La professionista si era collocata al quinto posto, in quanto l’altro concorrente era risultato primo in graduatoria nonostante non possedesse il titolo di studio richiesto, atteso che in un secondo momento il medesimo aveva patteggiato la pena di mesi dieci di reclusione, col beneficio della sospensione condizionale, per i delitti di falso, truffa ed esercizio abusivo della professione, per cui a seguito dello scorrimento della graduatoria lei si era venuta a trovare solo come la prima dei non assunti.
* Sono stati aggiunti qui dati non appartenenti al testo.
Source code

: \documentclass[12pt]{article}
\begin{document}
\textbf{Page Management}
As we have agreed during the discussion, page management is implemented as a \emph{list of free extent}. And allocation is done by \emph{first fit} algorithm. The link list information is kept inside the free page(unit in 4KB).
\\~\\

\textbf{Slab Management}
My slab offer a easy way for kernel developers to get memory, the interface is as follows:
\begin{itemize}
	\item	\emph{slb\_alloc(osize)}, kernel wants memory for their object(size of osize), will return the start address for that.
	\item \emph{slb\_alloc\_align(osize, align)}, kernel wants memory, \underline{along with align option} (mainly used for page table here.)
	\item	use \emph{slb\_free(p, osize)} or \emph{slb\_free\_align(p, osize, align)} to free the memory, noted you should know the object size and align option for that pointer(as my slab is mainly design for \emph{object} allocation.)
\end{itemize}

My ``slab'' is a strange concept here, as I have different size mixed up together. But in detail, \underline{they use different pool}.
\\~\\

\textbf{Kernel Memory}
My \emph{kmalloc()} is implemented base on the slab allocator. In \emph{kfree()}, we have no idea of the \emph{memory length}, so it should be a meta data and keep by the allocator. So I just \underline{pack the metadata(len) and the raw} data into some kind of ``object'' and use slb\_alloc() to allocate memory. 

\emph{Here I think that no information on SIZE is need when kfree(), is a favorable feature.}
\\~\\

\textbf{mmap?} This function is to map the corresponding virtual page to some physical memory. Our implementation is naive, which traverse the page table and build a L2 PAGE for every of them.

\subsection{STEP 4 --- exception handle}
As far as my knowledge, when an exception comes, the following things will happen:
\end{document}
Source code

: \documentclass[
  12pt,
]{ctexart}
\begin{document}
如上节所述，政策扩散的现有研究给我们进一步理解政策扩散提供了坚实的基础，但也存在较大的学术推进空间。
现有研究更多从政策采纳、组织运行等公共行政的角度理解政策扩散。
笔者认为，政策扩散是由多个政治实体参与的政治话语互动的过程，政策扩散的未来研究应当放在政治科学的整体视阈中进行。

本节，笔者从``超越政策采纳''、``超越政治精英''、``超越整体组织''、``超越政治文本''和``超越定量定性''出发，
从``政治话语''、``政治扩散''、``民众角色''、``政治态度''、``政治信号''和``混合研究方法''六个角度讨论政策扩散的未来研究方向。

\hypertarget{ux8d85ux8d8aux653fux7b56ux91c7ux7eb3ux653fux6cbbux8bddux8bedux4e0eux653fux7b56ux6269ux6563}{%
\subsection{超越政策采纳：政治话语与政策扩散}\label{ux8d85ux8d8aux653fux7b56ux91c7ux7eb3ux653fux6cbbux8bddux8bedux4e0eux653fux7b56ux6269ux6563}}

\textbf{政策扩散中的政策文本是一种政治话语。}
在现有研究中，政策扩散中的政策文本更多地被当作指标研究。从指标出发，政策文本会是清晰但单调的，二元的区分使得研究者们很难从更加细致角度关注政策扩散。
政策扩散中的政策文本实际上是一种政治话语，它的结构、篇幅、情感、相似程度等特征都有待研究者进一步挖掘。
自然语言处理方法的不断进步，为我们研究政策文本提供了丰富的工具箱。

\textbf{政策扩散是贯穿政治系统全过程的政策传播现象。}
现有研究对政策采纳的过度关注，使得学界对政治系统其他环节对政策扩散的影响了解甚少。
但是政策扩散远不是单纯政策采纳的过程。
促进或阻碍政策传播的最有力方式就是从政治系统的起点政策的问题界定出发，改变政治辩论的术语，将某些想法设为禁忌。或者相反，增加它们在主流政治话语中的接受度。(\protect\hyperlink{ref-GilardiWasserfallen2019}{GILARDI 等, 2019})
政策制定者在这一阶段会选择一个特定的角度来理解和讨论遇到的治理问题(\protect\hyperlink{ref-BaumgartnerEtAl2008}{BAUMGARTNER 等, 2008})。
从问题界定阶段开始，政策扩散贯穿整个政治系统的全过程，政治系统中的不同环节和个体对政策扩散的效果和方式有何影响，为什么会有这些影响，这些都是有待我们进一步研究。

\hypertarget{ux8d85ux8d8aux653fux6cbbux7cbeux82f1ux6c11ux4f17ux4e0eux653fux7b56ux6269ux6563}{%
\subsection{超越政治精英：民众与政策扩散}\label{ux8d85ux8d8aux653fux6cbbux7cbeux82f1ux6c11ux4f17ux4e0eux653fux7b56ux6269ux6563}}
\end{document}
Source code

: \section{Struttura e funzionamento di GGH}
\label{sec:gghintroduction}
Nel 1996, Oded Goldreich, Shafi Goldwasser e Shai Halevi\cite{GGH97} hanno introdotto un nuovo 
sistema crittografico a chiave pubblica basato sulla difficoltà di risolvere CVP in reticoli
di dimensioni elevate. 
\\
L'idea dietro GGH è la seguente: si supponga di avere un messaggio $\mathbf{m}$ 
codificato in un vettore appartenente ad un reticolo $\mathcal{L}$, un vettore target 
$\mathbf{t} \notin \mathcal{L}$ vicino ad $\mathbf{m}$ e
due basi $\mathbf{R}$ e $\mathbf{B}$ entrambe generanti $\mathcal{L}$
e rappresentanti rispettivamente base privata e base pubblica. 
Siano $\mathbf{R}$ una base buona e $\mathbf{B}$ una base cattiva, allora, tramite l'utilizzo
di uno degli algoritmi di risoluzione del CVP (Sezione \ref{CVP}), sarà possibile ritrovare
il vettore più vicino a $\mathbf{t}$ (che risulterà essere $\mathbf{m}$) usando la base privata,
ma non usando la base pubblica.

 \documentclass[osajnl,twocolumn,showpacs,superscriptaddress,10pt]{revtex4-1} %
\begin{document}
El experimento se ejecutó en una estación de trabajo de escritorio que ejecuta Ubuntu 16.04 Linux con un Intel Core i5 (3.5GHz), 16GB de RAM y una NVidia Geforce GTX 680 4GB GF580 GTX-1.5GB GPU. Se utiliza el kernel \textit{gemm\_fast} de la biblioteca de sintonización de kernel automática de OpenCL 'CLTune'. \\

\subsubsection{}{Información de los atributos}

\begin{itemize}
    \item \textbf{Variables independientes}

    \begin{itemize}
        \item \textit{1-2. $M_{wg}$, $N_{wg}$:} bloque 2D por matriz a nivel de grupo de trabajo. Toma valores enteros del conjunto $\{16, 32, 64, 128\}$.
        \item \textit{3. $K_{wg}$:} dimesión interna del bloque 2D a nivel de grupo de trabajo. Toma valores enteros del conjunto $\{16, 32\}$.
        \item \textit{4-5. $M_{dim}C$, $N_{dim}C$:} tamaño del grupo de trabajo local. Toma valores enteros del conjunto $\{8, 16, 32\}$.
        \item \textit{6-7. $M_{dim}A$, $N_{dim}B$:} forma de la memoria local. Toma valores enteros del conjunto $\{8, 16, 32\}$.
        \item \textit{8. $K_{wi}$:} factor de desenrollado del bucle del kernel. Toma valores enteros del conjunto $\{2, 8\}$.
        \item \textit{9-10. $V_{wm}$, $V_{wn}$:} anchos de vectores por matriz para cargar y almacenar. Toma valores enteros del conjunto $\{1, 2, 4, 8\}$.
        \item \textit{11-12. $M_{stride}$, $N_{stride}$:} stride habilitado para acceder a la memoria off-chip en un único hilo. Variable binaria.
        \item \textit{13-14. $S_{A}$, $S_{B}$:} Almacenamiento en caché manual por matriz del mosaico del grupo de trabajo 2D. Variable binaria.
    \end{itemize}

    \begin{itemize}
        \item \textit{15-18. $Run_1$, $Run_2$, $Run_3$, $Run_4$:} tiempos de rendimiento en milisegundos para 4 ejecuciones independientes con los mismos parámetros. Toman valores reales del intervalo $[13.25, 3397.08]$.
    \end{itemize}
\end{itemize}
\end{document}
Secondo la Cassazione, i primi giudici avevano adeguatamente spiegato con argomentazione logica ed immune da rilievi di natura giuridica, che l'inutilizzabilità della graduatoria era dipesa esclusivamente dal fatto che al momento dell'istanza tesa alla copertura del posto in questione, resosi vacante a seguito dell'emanazione del provvedimento di esclusione del sanitario senza titoli, era già abbondantemente decorso il biennio previsto, per la validità della stessa graduatoria approvata in data 9 agosto 1990 e che, spirato tale periodo di validità, costituiva solo una facoltà dell'amministrazione quella di provvedere attingendo alla stessa selezione, per cui la ricorrente non poteva vantare alcun diritto soggettivo al riguardo.